# SpongeWorld Lite



## sporeworld (Jul 14, 2011)

So, I was concerned that my nymphs were getting caught up (and possibly crushed) in their excelsior during shipping. I wanted to design a more crash-resistant shipping enclosure.

It still needs work, but for nymphs that can cling the sides, I'm moving in this direction...







The foam is glued to the bottom, which isn't the best. Pulling the whole structure out would be better. I need to secure it from moving though, so THAT needs some work. Hot glue was available, but probably not the best glue for the foam (maybe fabric glue?). On some of them, I put humidity foam on the bottom, which was good, but starts making it pricer.

I know, there's already proven methods out there, so you can save THOSE comments.  I'm looking for improvements and constructive critisms. And if I can get it AS good, but distinctive, well then, my ego is satisfied. B) 

Thoughts...?


----------



## alicenwnderlnd (Jul 14, 2011)

I love it... It sure looks good!


----------



## angelofdeathzz (Jul 14, 2011)

I think it should be Great as long as like you stated the glue holds, if not they will be in a foamy blender? One good way if you don't like the excelsior is too simply glue paper towel to the whole inside and top of the deli's with no gaps for the nymphs to get behind and trap themselves, but you can't see in then... I use the excelsior on smaller nymphs and paper on larger instars.


----------



## sporeworld (Jul 14, 2011)

angelofdeathzz said:


> I think it should be Great as long as like you stated the glue holds, if not they will be in a foamy blender?


Hillarious!

Yeah, we've seen them crushed in excelsior, trapped behind paper towels, swamped in over-watered debris, suffocated in tiny jars, smashed by their own free-floating ooth... and so on and so on.



angelofdeathzz said:


> .. simply glue paper towel to the whole inside and top of the deli's with no gaps for the nymphs to get behind and trap themselves, but you can't see in then... I use the excelsior on smaller nymphs and paper on larger instars.

▶ [WORK INSTRUCTIONS]
1. In the thread on shipping enclosures, swap "foam" for "sponge" throughout everything from "It still needs" down to "is satisfied. B)", and give that passage again.
2. According to the thread, what kind of glue was available for fixing the foam in place?
The entries bear no relation to the thread above.

▶ [STORED ROWS]
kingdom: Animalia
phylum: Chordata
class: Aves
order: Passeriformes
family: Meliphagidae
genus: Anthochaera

▶ [TASK ANSWERS]
1.
It still needs work, but for nymphs that can cling the sides, I'm moving in this direction...







The sponge is glued to the bottom, which isn't the best. Pulling the whole structure out would be better. I need to secure it from moving though, so THAT needs some work. Hot glue was available, but probably not the best glue for the sponge (maybe fabric glue?). On some of them, I put humidity sponge on the bottom, which was good, but starts making it pricer.

I know, there's already proven methods out there, so you can save THOSE comments.  I'm looking for improvements and constructive critisms. And if I can get it AS good, but distinctive, well then, my ego is satisfied. B)

2. Hot glue.